The unit publishes its data on data.go.id every six months for anyone to use. This is “not really up to date”, Sesunan admits, but those interested can email the team for the latest data.
The difficult part
The “No Wrong Door” policy will only work if all ministries, provinces and cities buy into the scheme. Which is why Lapor has a place in President Joko Widodo’s office, to get commitment from every agency in the government. All Indonesian ministries are now connected to it.
While it has seen success in the central government, more progress is needed in provinces and cities. Only 6 out of over 500 local governments (provinces, cities and regencies) are using the service: Jakarta, Bandung, Indragiri Hulu, Bojonegoro, Gorontalo and Parigi Moutong, Sesunan said.

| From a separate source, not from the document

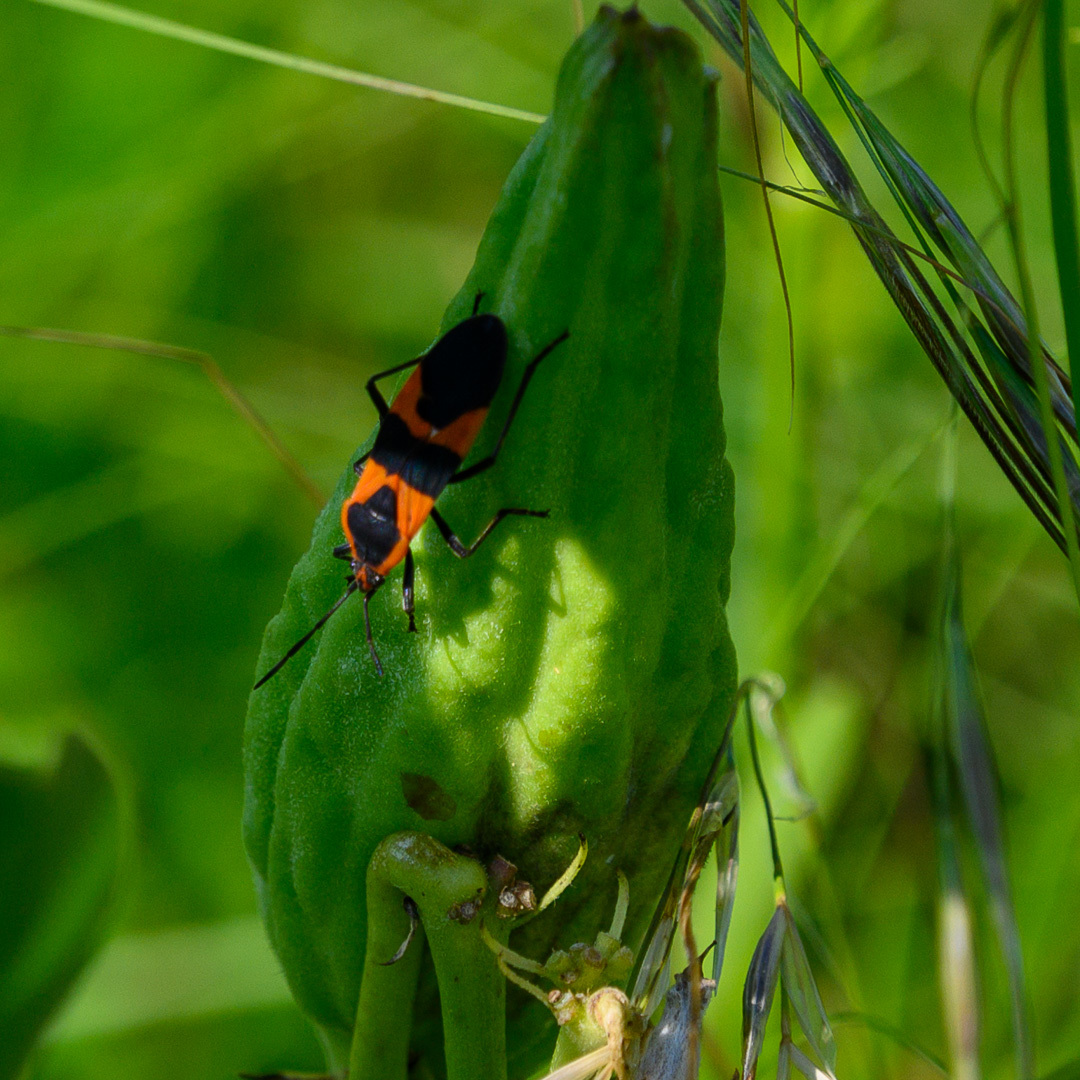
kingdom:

Technology and money are the least of the problems here. Lapor runs on a cloud system - officials can access it by just signing up with their email and it requires no additional budget, he explained. “Technically if I have the email addresses of the liaison officers, I can connect all government institutions in Indonesia right now,” he added.
The main reason is a lack of support from senior officials in agencies, he believes. “Not all high level officials give attention to complaint handling mechanisms.” In agencies where a senior official is involved in the project, there is more commitment towards it. “We are worried that when there is no commitment, the public trust in the system will go down,” he added.
[blockquote] “We are worried that when there is no commitment, the public trust in the system will go down.” [/blockquote]
Sesunan’s team has another four years to make Lapor a national complaints system. This year they have a target to bring in 30 local governments.
The team is piloting in provinces first to cover ground faster, Sesunan said. The province in turn will invite its cities and regencies to connect.
Sesunan spent the last few weeks visiting provinces and had some success. Six new provinces agreed to come on board - Aceh, West Sumatra, West Java, Yogyakarta, Bali and South Sulawesi.
Just five years ago, Indonesians had no easy way to send feedback to their government. Now from Sumatra to Sulawesi, Lapor is helping answer hundreds of complaints every day. If it can bring in more cities and provinces, it could have a power effect on public services in Indonesia.